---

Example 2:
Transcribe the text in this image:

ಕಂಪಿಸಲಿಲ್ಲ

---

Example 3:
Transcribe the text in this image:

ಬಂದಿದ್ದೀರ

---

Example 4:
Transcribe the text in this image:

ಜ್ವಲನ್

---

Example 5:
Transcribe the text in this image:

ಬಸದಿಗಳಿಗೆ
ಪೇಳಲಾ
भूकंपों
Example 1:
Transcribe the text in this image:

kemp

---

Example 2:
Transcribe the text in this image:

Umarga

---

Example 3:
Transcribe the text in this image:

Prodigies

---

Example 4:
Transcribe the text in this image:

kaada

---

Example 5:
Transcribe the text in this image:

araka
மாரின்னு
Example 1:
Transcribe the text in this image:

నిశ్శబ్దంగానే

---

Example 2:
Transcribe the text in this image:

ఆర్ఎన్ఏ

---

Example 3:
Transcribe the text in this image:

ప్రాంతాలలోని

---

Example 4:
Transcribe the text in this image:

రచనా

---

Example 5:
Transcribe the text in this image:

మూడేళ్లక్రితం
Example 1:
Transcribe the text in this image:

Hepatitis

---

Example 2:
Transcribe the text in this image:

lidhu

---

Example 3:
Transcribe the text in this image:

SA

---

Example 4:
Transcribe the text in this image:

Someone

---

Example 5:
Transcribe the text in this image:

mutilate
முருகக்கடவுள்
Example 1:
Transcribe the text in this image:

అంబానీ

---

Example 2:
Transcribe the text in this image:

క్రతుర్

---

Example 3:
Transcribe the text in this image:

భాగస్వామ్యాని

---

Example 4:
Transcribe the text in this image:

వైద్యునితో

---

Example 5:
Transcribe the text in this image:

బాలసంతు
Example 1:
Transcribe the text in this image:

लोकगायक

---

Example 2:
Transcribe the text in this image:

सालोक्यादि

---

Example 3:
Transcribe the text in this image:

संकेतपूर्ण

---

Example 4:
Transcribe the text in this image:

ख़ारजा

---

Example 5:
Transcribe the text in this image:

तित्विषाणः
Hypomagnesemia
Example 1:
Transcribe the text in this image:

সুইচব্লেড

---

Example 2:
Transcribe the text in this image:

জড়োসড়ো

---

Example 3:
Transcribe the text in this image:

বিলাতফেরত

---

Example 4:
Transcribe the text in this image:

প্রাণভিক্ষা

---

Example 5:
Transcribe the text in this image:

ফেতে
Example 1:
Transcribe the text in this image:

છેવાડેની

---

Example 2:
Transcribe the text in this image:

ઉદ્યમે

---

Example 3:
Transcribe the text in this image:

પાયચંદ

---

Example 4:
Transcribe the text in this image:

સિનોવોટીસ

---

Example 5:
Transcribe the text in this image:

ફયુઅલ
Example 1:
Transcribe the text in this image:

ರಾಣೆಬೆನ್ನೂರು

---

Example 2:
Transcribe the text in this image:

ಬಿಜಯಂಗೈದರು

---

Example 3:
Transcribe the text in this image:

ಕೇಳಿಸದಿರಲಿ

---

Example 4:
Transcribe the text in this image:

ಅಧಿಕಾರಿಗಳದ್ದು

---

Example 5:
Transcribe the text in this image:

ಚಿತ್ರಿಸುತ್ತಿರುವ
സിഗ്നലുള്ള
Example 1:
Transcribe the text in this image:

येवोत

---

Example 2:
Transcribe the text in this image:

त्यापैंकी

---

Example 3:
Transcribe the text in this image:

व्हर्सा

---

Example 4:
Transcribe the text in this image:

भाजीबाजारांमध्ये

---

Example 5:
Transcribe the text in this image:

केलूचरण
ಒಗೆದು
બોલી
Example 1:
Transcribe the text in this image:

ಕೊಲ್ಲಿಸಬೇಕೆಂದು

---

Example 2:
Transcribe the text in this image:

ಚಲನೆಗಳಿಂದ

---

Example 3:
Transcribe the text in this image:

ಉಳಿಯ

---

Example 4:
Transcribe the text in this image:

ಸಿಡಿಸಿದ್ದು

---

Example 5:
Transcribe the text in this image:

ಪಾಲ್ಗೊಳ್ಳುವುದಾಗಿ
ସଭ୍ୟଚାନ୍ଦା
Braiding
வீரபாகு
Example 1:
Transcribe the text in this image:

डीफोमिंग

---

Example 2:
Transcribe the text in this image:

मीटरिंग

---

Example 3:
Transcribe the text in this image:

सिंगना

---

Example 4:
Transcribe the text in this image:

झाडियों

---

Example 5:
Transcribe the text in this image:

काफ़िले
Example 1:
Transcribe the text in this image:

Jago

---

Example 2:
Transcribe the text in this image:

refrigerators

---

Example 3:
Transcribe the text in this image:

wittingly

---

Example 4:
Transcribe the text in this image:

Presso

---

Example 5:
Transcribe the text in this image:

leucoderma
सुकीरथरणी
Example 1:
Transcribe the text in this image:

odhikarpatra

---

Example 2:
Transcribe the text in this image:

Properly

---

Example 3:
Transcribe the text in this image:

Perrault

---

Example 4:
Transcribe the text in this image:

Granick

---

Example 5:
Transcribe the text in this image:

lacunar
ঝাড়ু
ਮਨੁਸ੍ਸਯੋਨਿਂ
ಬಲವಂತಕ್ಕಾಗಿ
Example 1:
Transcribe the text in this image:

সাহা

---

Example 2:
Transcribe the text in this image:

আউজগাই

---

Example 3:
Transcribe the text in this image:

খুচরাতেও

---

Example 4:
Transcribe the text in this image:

┄┄┄┄┄┄

Copy the full listing exactly.

● **Solution**:
---

Example 2:
Transcribe the text in this image:

ಕಂಪಿಸಲಿಲ್ಲ

---

Example 3:
Transcribe the text in this image:

ಬಂದಿದ್ದೀರ

---

Example 4:
Transcribe the text in this image:

ಜ್ವಲನ್

---

Example 5:
Transcribe the text in this image:

ಬಸದಿಗಳಿಗೆ
ಪೇಳಲಾ
भूकंपों
Example 1:
Transcribe the text in this image:

kemp

---

Example 2:
Transcribe the text in this image:

Umarga

---

Example 3:
Transcribe the text in this image:

Prodigies

---

Example 4:
Transcribe the text in this image:

kaada

---

Example 5:
Transcribe the text in this image:

araka
மாரின்னு
Example 1:
Transcribe the text in this image:

నిశ్శబ్దంగానే

---

Example 2:
Transcribe the text in this image:

ఆర్ఎన్ఏ

---

Example 3:
Transcribe the text in this image:

ప్రాంతాలలోని

---

Example 4:
Transcribe the text in this image:

రచనా

---

Example 5:
Transcribe the text in this image:

మూడేళ్లక్రితం
Example 1:
Transcribe the text in this image:

Hepatitis

---

Example 2:
Transcribe the text in this image:

lidhu

---

Example 3:
Transcribe the text in this image:

SA

---

Example 4:
Transcribe the text in this image:

Someone

---

Example 5:
Transcribe the text in this image:

mutilate
முருகக்கடவுள்
Example 1:
Transcribe the text in this image:

అంబానీ

---

Example 2:
Transcribe the text in this image:

క్రతుర్

---

Example 3:
Transcribe the text in this image:

భాగస్వామ్యాని

---

Example 4:
Transcribe the text in this image:

వైద్యునితో

---

Example 5:
Transcribe the text in this image:

బాలసంతు
Example 1:
Transcribe the text in this image:

लोकगायक

---

Example 2:
Transcribe the text in this image:

सालोक्यादि

---

Example 3:
Transcribe the text in this image:

संकेतपूर्ण

---

Example 4:
Transcribe the text in this image:

ख़ारजा

---

Example 5:
Transcribe the text in this image:

तित्विषाणः
Hypomagnesemia
Example 1:
Transcribe the text in this image:

সুইচব্লেড

---

Example 2:
Transcribe the text in this image:

জড়োসড়ো

---

Example 3:
Transcribe the text in this image:

বিলাতফেরত

---

Example 4:
Transcribe the text in this image:

প্রাণভিক্ষা

---

Example 5:
Transcribe the text in this image:

ফেতে
Example 1:
Transcribe the text in this image:

છેવાડેની

---

Example 2:
Transcribe the text in this image:

ઉદ્યમે

---

Example 3:
Transcribe the text in this image:

પાયચંદ

---

Example 4:
Transcribe the text in this image:

સિનોવોટીસ

---

Example 5:
Transcribe the text in this image:

ફયુઅલ
Example 1:
Transcribe the text in this image:

ರಾಣೆಬೆನ್ನೂರು

---

Example 2:
Transcribe the text in this image:

ಬಿಜಯಂಗೈದರು

---

Example 3:
Transcribe the text in this image:

ಕೇಳಿಸದಿರಲಿ

---

Example 4:
Transcribe the text in this image:

ಅಧಿಕಾರಿಗಳದ್ದು

---

Example 5:
Transcribe the text in this image:

ಚಿತ್ರಿಸುತ್ತಿರುವ
സിഗ്നലുള്ള
Example 1:
Transcribe the text in this image:

येवोत

---

Example 2:
Transcribe the text in this image:

त्यापैंकी

---

Example 3:
Transcribe the text in this image:

व्हर्सा

---

Example 4:
Transcribe the text in this image:

भाजीबाजारांमध्ये

---

Example 5:
Transcribe the text in this image:

केलूचरण
ಒಗೆದು
બોલી
Example 1:
Transcribe the text in this image:

ಕೊಲ್ಲಿಸಬೇಕೆಂದು

---

Example 2:
Transcribe the text in this image:

ಚಲನೆಗಳಿಂದ

---

Example 3:
Transcribe the text in this image:

ಉಳಿಯ

---

Example 4:
Transcribe the text in this image:

ಸಿಡಿಸಿದ್ದು

---

Example 5:
Transcribe the text in this image:

ಪಾಲ್ಗೊಳ್ಳುವುದಾಗಿ
ସଭ୍ୟଚାନ୍ଦା
Braiding
வீரபாகு
Example 1:
Transcribe the text in this image:

डीफोमिंग

---

Example 2:
Transcribe the text in this image:

मीटरिंग

---

Example 3:
Transcribe the text in this image:

सिंगना

---

Example 4:
Transcribe the text in this image:

झाडियों

---

Example 5:
Transcribe the text in this image:

काफ़िले
Example 1:
Transcribe the text in this image:

Jago

---

Example 2:
Transcribe the text in this image:

refrigerators

---

Example 3:
Transcribe the text in this image:

wittingly

---

Example 4:
Transcribe the text in this image:

Presso

---

Example 5:
Transcribe the text in this image:

leucoderma
सुकीरथरणी
Example 1:
Transcribe the text in this image:

odhikarpatra

---

Example 2:
Transcribe the text in this image:

Properly

---

Example 3:
Transcribe the text in this image:

Perrault

---

Example 4:
Transcribe the text in this image:

Granick

---

Example 5:
Transcribe the text in this image:

lacunar
ঝাড়ু
ਮਨੁਸ੍ਸਯੋਨਿਂ
ಬಲವಂತಕ್ಕಾಗಿ
Example 1:
Transcribe the text in this image:

সাহা

---

Example 2:
Transcribe the text in this image:

আউজগাই

---

Example 3:
Transcribe the text in this image:

খুচরাতেও

---

Example 4:
Transcribe the text in this image:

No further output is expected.